Predictably, US Airways and American defiantly vowed to mount a vigorous defense of the deal. “We believe that the DOJ is wrong in its assessment of our merger,” the companies said in a joint statement Tuesday. “Integrating the complementary networks of American and US Airways to benefit passengers is the motivation for bringing these airlines together. Blocking this procompetitive merger will deny customers access to a broader airline network that gives them more choices.”

So what happens next — and what does it all mean for shareholders?

  1. US Air Will Be OK, But Not Great: If antitrust concerns skunk up the merger, LCC will ride out the breakup turbulence, although the opportunity cost of US Air coming this far only to fail in the 11th hour could leave it vulnerable to Delta, United and Southwest (LUV) for the next couple of years. Investors can expect LCC shares to fall back into the $5 to $6 a share range they held before merger mania took hold.
  2. American Would Take A Huge Hit: A breakup would hit American harder.

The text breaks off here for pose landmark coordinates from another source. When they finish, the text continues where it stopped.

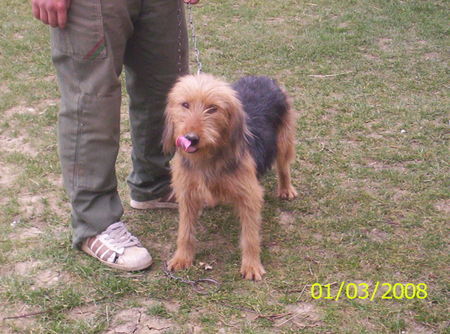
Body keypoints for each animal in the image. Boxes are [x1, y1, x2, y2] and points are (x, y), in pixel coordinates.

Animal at [163, 73, 298, 280]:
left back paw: (286, 189)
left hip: (284, 139)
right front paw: (182, 258)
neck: (208, 159)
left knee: (283, 166)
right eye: (185, 104)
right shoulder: (187, 194)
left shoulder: (249, 196)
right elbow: (184, 231)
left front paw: (251, 265)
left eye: (213, 108)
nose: (191, 138)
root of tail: (262, 77)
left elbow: (250, 236)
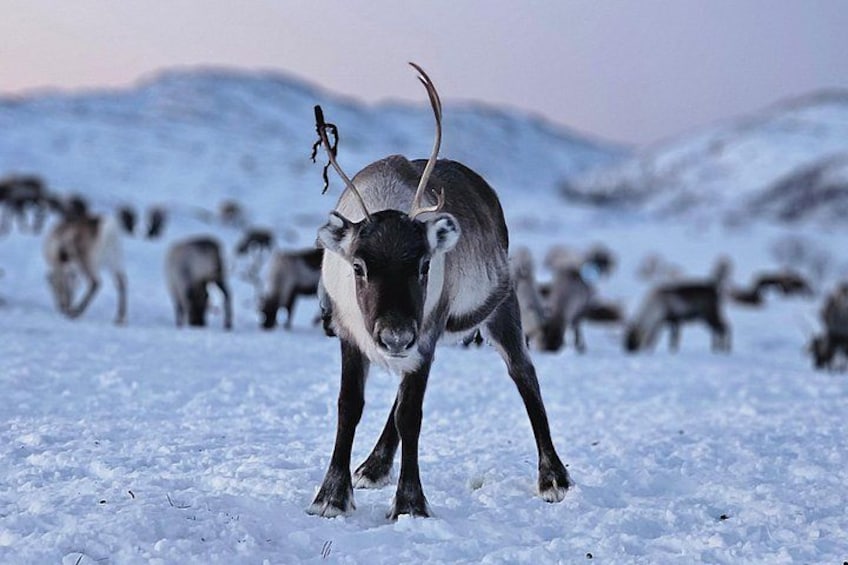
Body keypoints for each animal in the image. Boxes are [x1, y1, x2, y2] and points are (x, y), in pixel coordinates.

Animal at [306, 63, 570, 521]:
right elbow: (349, 406)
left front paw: (410, 503)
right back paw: (374, 465)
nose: (395, 336)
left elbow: (411, 415)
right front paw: (332, 495)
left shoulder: (426, 332)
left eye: (424, 265)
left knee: (525, 374)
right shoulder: (349, 332)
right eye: (358, 266)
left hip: (500, 308)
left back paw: (553, 476)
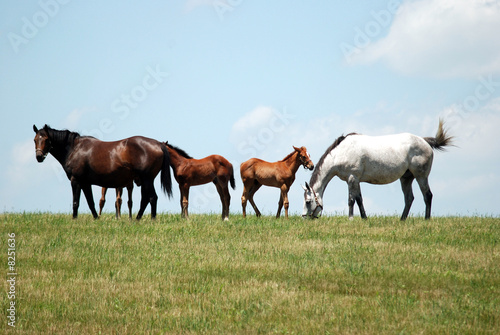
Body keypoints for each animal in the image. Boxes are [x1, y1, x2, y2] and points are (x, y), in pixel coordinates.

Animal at [33, 124, 173, 219]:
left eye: (46, 139)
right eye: (35, 140)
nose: (39, 157)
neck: (75, 148)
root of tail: (159, 144)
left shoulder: (76, 180)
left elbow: (75, 202)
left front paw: (74, 219)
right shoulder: (85, 183)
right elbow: (91, 202)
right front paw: (96, 218)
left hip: (147, 179)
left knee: (152, 197)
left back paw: (152, 219)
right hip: (145, 180)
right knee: (145, 199)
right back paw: (137, 219)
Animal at [300, 120, 454, 220]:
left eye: (308, 201)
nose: (304, 218)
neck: (341, 153)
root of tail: (425, 141)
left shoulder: (352, 178)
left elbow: (351, 200)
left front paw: (350, 219)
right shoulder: (356, 180)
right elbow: (360, 199)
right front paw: (364, 218)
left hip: (421, 176)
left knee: (427, 195)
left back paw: (426, 219)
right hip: (406, 178)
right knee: (409, 198)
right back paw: (402, 220)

DOJ’s assertions aside, this far down a road to a merger with US Air, it is far more challenging for American to “thrive as a standalone competitor.” The carrier’s parent listed some $30 billion in liabilities when it filed for bankruptcy in 2011 — expect creditors to lose a sizable chunk of that change if the deal is scrapped.
  3. Don’t Expect a New Deal to Arise From the Ashes: Other mergers at this late date would be difficult to pull off — United and Delta are too big to clear antitrust hurdles, Southwest is in the process of integrating recently acquired AirTran, and smaller or regional carriers wouldn’t deliver the necessary economies of scale American needs. Last year, David Bonderman’s TPG Capital was widely reported to be interested in American. While it would not be Bonderman’s first time quarterbacking an airline deal (he had stunning success in the 1990s turning around the then-bankrupt Continental Airlines) it’s pretty late in the game to call that big an audible. The likeliest outcome: The bankruptcy court would give American an extension to regroup — and the airline likely would wind up liquidating assets and/or scaling back into a smaller, niche-focused carrier.
  4. If American Stands Alone — and Falls — Boeing Could Feel the Pinch: There’s an interesting note here for Boeing (BA) as well. American owes BA about $30 million, which leaders of the combined airline have vowed would be repaid in full with stock issued after the merger. Additionally, American ordered $20 billion in next-gen aircraft from Boeing in 2011 (and $20 billion from Airbus as well) — planes that both aircraft manufacturers are counting on big right now.
  5. DoJ Could Lose the Suit: The best outcome for American and US Air at this point obviously would be for DoJ to drop the lawsuit or lose the case, and the carriers could move forward with their merger plans. But high-stakes legal matters seldom are resolved quickly — best case, the airlines are looking at a forest full of legal briefs and thousands of billable hours before they can move on. Delays aren’t necessarily denials, but in the cut-throat airline business, there’s a huge opportunity cost associated with putting the brakes on a merger at such a late date. US Air could ride out the delay reasonably well because it could gain its prize eventually. But American can ill afford to spend several more months cooling its heels in bankruptcy court awaiting a verdict.

Bottom Line

As US Air Chairman and CEO Doug Parker scrambles to save the deal of a lifetime, it couldn’t hurt to launch a charm offensive toward Capitol Hill. While loss of competition at D.C.’s Reagan National is not the only issue fueling opposition to the merger, the issue came up a lot in Senate Judiciary subcommittee hearings earlier this year.

Congress always has taken a very personal interest in operations at the conveniently located airport — and in political Washington, the interests of lawmakers and regulators have a funny way of syncing up at the darnedest times.

As of this writing, Susan J. Aluise did not hold a position in any of the aforementioned securities.